Letter by Slim Wolfe
Mountain Living – March 1999 – Colorado Central Magazine
Dumpsters beat the Lottery
Editors:
I have never bought a lottery ticket. Any time I’m in doubt as to my standing with the great Kahuna, I have a more interesting test: I play scratch-and-sniff with dumpsters. This started years ago during fits of nocturnal insomnia or maybe to distract my aggravated mind from a girlfriend squabble.
Most any tangible item will eventually present itself to the dumpster-hound, sometimes in need of TLC but sometimes in their original boxes or shrinkwrap, unmolested. One can develop a career and a livelihood of recycling clothing, furniture, and so on. One can also save a bundle on second-hand lumber and windows, if one has lots of spare time.
Larger cities with state universities are a gold mine at midterm flunk-out time when the kiddies jump ship, though my personal gondola-of-choice was a monster at the Queen Anne Safeway. Queen Anne is a high-income hilltop in Seattle, whose residents took advantage of Safeway’s largesse when their tony Persian carpets and armoires were past their prime. Likewise, the grocery clerks were prone to toss anything and everything that had a hint that it might be thinking about developing a blemish in the next month or so.

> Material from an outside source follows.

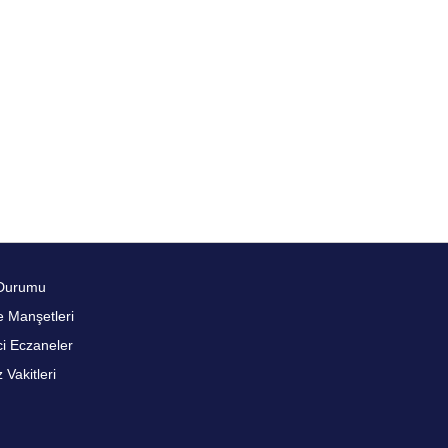
Durumu
 Manşetleri
i Eczaneler
Vakitleri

I am here to tell you that there would be no malnutrition in the western hemisphere if our nation’s retailers could just find needy people to adopt all the food that doesn’t get sold.
The ramifications are more mind-boggling than Y2K.
Now that Central Colorado is on the rebound, one doesn’t have to make a pilgrimage to some swank metropolis to indulge in great dumpster diving. If I’d had the foresight to predict Chaffee County’s disposable output increase, I would have planned to build a thrice-larger house. Our area is now a force to be reckoned with, a destination resort for dumpster-surfing, where high-dollar items get tossed like a half-smoked cigar. I may have to pack my vehicle with rocks or something, so I don’t have room for adoptions I can’t accommodate.
Does a fella say, “Gee thanks, my cup runneth over.”? Or does he say, “Damn, how come Americans have turned conspicuous waste into a family value?” Refugees from behind the old iron curtain used to call our country “beautiful corpse” because of our bloated condition. To be fair, there may be stressful times in anyone’s life when thrift is not a priority, but I wonder if some people don’t give themselves a sort of backhanded status elevation when they toss a good shirt — the power of life and death over an item produced by the toil of farm and factory workers.
Once upon a time, slaves were a sign of status, now we prove our worth by how fast we can fill a big curbside gondola. Are we just venting our frustration that we weren’t suave enough to be big-time all-stars or something?
Go figure, because I sure can’t. If it’s all just a tempest in a teapot, I wish someone would say so. I’d hate to be wasting all this paper and ink.